Mrs Cox's charity work took her around the world to tackle issues such as poverty and maternal mortality - issues she previously helped put on the European Parliament, as a researcher for Glenys (now Baroness) Kinnock, who was then an MEP.

It was around this time, in 1997, when Ed Cairns, Oxfam's senior policy advisor, first met Mrs Cox - quickly coming to regard her as a "key contact" for the charity.

Image source, Oxfam

"She was about the greatest person I ever met at combining a humanitarian passion with political nous," he said.

"It is very rare to have someone with as much political intelligence as Jo had to actually show how you can achieve things in the real world."

Together, they worked to convince the EU to establish a new code of conduct in the arms trade, which was successfully adopted in 1998, he said.

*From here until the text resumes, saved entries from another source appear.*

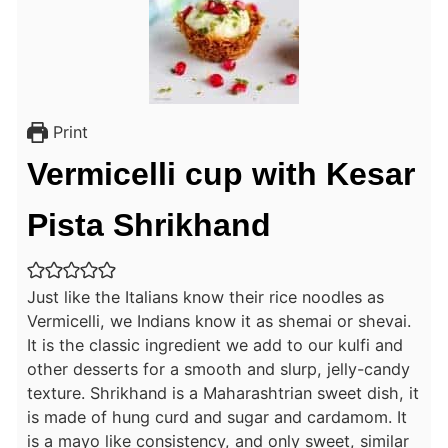
Print
Vermicelli cup with Kesar
Pista Shrikhand
Just like the Italians know their rice noodles as
Vermicelli, we Indians know it as shemai or shevai.
It is the classic ingredient we add to our kulfi and
other desserts for a smooth and slurp, jelly-candy
texture. Shrikhand is a Maharashtrian sweet dish, it
is made of hung curd and sugar and cardamom. It
is a mayo like consistency, and only sweet, similar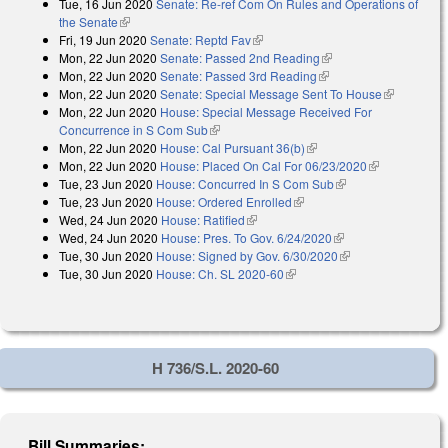
Tue, 16 Jun 2020
Senate: Re-ref Com On Rules and Operations of
the Senate
(link is external)
Fri, 19 Jun 2020
Senate: Reptd Fav
(link is external)
Mon, 22 Jun 2020
Senate: Passed 2nd Reading
(link is external)
Mon, 22 Jun 2020
Senate: Passed 3rd Reading
(link is external)
Mon, 22 Jun 2020
Senate: Special Message Sent To House
(link is
Mon, 22 Jun 2020
House: Special Message Received For
external)
Concurrence in S Com Sub
(link is external)
Mon, 22 Jun 2020
House: Cal Pursuant 36(b)
(link is external)
Mon, 22 Jun 2020
House: Placed On Cal For 06/23/2020
(link is
Tue, 23 Jun 2020
House: Concurred In S Com Sub
(link is external)
external)
Tue, 23 Jun 2020
House: Ordered Enrolled
(link is external)
Wed, 24 Jun 2020
House: Ratified
(link is external)
Wed, 24 Jun 2020
House: Pres. To Gov. 6/24/2020
(link is external)
Tue, 30 Jun 2020
House: Signed by Gov. 6/30/2020
(link is external)
Tue, 30 Jun 2020
House: Ch. SL 2020-60
(link is external)
H 736/S.L. 2020-60
Bill Summaries: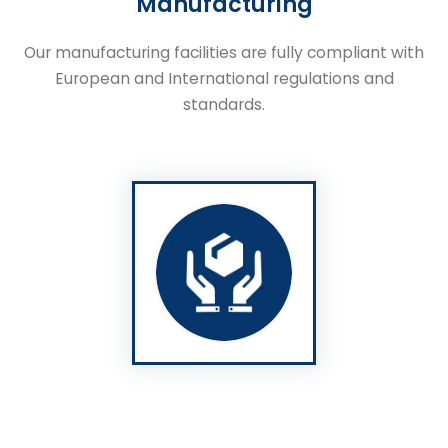
Manufacturing
Our manufacturing facilities are fully compliant with
European and International regulations and
standards.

In 2001, she started working for Oxfam and quickly became head of the charity's Brussels office, where Mr Cairns said she dealt with "one humanitarian crisis after another".

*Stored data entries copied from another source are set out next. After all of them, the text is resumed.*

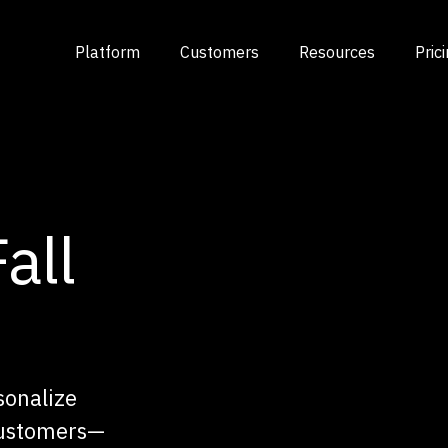
Platform
Customers
Resources
Pric
all
sonalize
customers—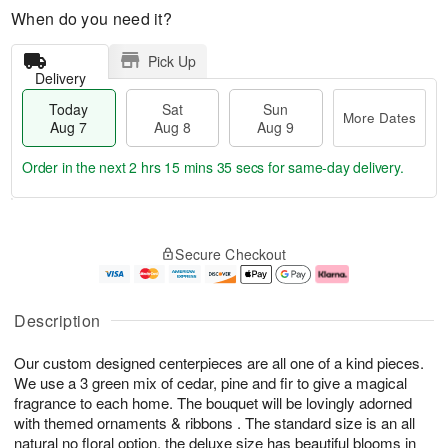
When do you need it?
Pick Up
Delivery
Today
Sat
Sun
More Dates
Aug 7
Aug 8
Aug 9
Order in the next
2 hrs 15 mins 34 secs
for same-day delivery.
T
M
o
S
S
o
Secure Checkout
d
a
u
r
a
t
n
e
y
A
A
D
A
u
u
a
Description
u
g
g
t
g
8
9
e
Our custom designed centerpieces are all one of a kind pieces.
7
s
We use a 3 green mix of cedar, pine and fir to give a magical
fragrance to each home. The bouquet will be lovingly adorned
with themed ornaments & ribbons . The standard size is an all
natural no floral option, the deluxe size has beautiful blooms in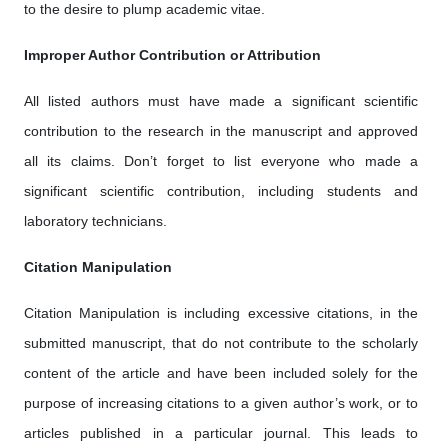
to the desire to plump academic vitae.
Improper Author Contribution or Attribution
All listed authors must have made a significant scientific
contribution to the research in the manuscript and approved
all its claims. Don’t forget to list everyone who made a
significant scientific contribution, including students and
laboratory technicians.
Citation Manipulation
Citation Manipulation is including excessive citations, in the
submitted manuscript, that do not contribute to the scholarly
content of the article and have been included solely for the
purpose of increasing citations to a given author’s work, or to
articles published in a particular journal. This leads to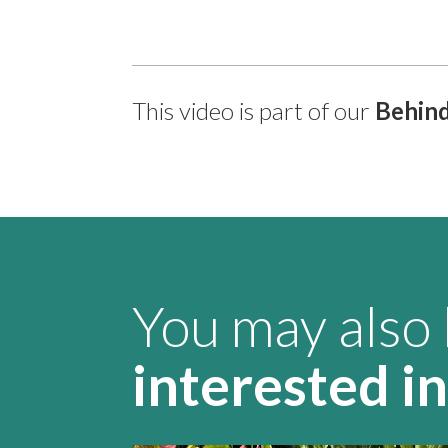
This video is part of our
Behind
You may also
interested in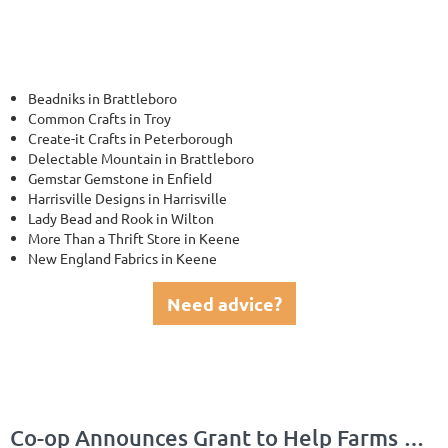
Beadniks in Brattleboro
Common Crafts in Troy
Create-it Crafts in Peterborough
Delectable Mountain in Brattleboro
Gemstar Gemstone in Enfield
Harrisville Designs in Harrisville
Lady Bead and Rook in Wilton
More Than a Thrift Store in Keene
New England Fabrics in Keene
Need advice?
Co-op Announces Grant to Help Farms Grow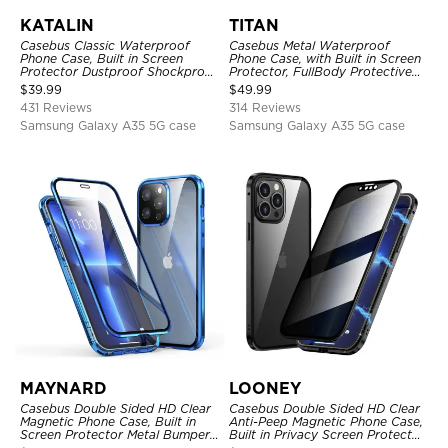
KATALIN
TITAN
Casebus Classic Waterproof
Casebus Metal Waterproof
Phone Case, Built in Screen
Phone Case, with Built in Screen
Protector Dustproof Shockproof
Protector, FullBody Protective
Full Body Heavy Duty Rugged
Shockproof Heavy Duty Rugged
$
39.99
$
49.99
Protection Bumper Sealed Cover
Defender Cover
431 Reviews
314 Reviews
Samsung Galaxy A35 5G case
Samsung Galaxy A35 5G case
MAYNARD
LOONEY
Casebus Double Sided HD Clear
Casebus Double Sided HD Clear
Magnetic Phone Case, Built in
Anti-Peep Magnetic Phone Case,
Screen Protector Metal Bumper
Built in Privacy Screen Protector
Frame 360 Full Protective Cover
Metal Bumper Frame 360 Full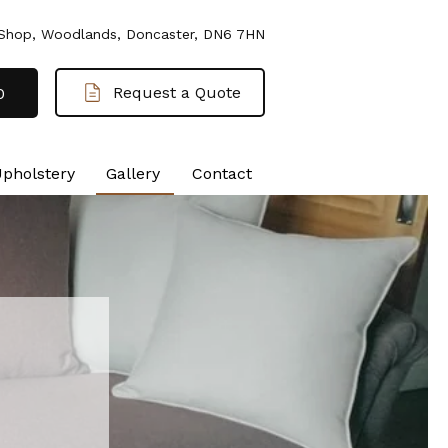
 Shop, Woodlands, Doncaster, DN6 7HN
Request a Quote
0
Upholstery
Gallery
Contact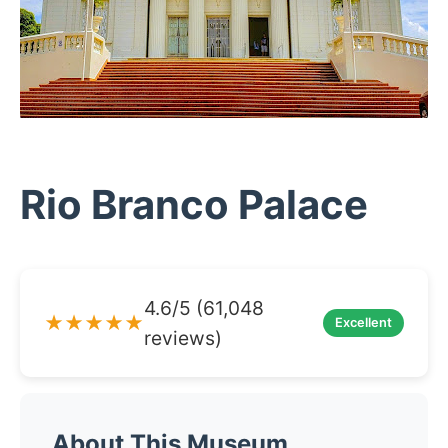
Rio Branco Palace
4.6/5 (61,048
★★★★★
Excellent
reviews)
About This Museum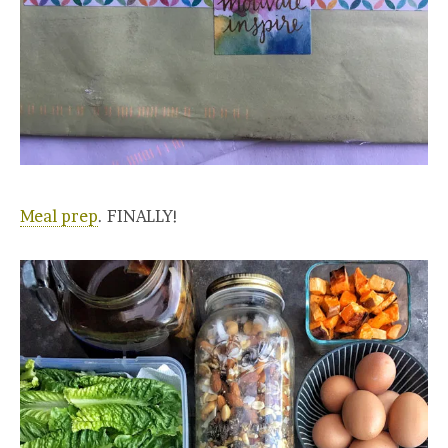
Meal prep
. FINALLY!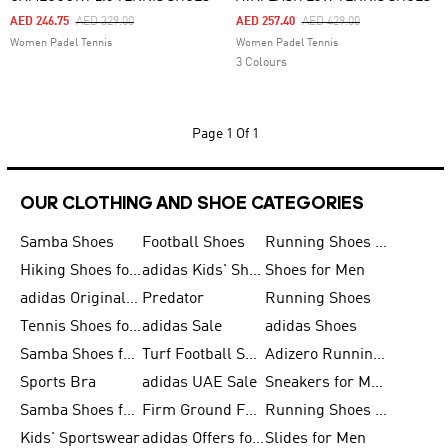
Price Reduced From
To
Price Reduced From
To
AED 246.75
AED 329.00
AED 257.40
AED 429.00
Women Padel Tennis
Women Padel Tennis
3 Colours
Page
1 Of 1
OUR CLOTHING AND SHOE CATEGORIES
Samba Shoes
Football Shoes
Running Shoes for Men
Hiking Shoes for Men
adidas Kids' Shoes Sale
Shoes for Men
adidas Originals Shoes for Men
Predator
Running Shoes
Tennis Shoes for Men
adidas Sale
adidas Shoes
Samba Shoes for Women
Turf Football Shoes
Adizero Running Shoes
Sports Bra
adidas UAE Sale
Sneakers for Men
Samba Shoes for Men
Firm Ground Football Boots
Running Shoes for Women
Kids' Sportswear
adidas Offers for Men
Slides for Men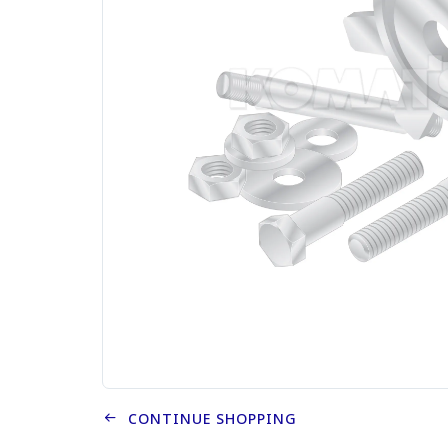
CONTINUE SHOPPING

Talking to the Huffington Post last year, Mrs Cox herself said: "I would jump on a plane and be in Kabul one week and then Darfur the next."

Oxfam's Max Lawson described her campaigning to end the conflict in Darfur as "particularly brilliant" and added: "She was as a ball of energy, always smiling, full of new ideas, of idealism, of passion."

Media caption,

Deputy chief executive of Oxfam, Penny Lawrence, remembers "ball of energy" Jo Cox

Together with Amnesty International, Mrs Cox also pushed for a global arms trade treaty, which was eventually adopted in 2014 after a decades-long campaign.

At the 2005 World Summit, she had successfully argued for the international community to agree a "responsibility to protect" and intervene when governments fail to stop crimes against their citizens.

Mr Cairns said no matter how many setbacks the charity encountered, Mrs Cox would always stay positive.

He said: "She was always the first to get over the dejection of a setback, and in about half a second she would say 'right, we are going to do something else'.

"She was completely committed to achieving something tangible rather than just saying the right things."

Image source, Oxfam
Image source, Oxfam

Mrs Cox herself told the BBC: "I've been in some horrific situations - where women have been raped repeatedly in Darfur, I've been with child soldiers who have been given a Kalashnikov and kill members of their own family in Uganda.

"That's the thing that all of that experience gave me - if you ignore a problem, it gets worse."

In 2007, she moved to Oxfam's New York office and became head of humanitarian campaigning around the world until 2009.

Mr Cairns said she was instrumental in the publication of a "landmark book" called For a Safer Tomorrow, which analysed how the world's humanitarian policies were changing.

"She was remarkably young for such a senior position," Mr Cairns said.

"But she had a brilliant touch with everybody that she managed, she really encouraged people and was a great, motivating people manager.

"I remember she quite often used the word 'heroic' to describe people's efforts at work, which is ironic really because she has been the real hero in all this."

Image source, Oxfam

Mrs Cox left Oxfam in 2009 and became the director of ex-Prime Minister Gordon Brown's wife Sarah's Maternal Mortality Campaign, which campaigns for women's right in the developing world.

And even when she moved into politics, she continued to work as a strategy consultant for Save the Children and then the NSPCC.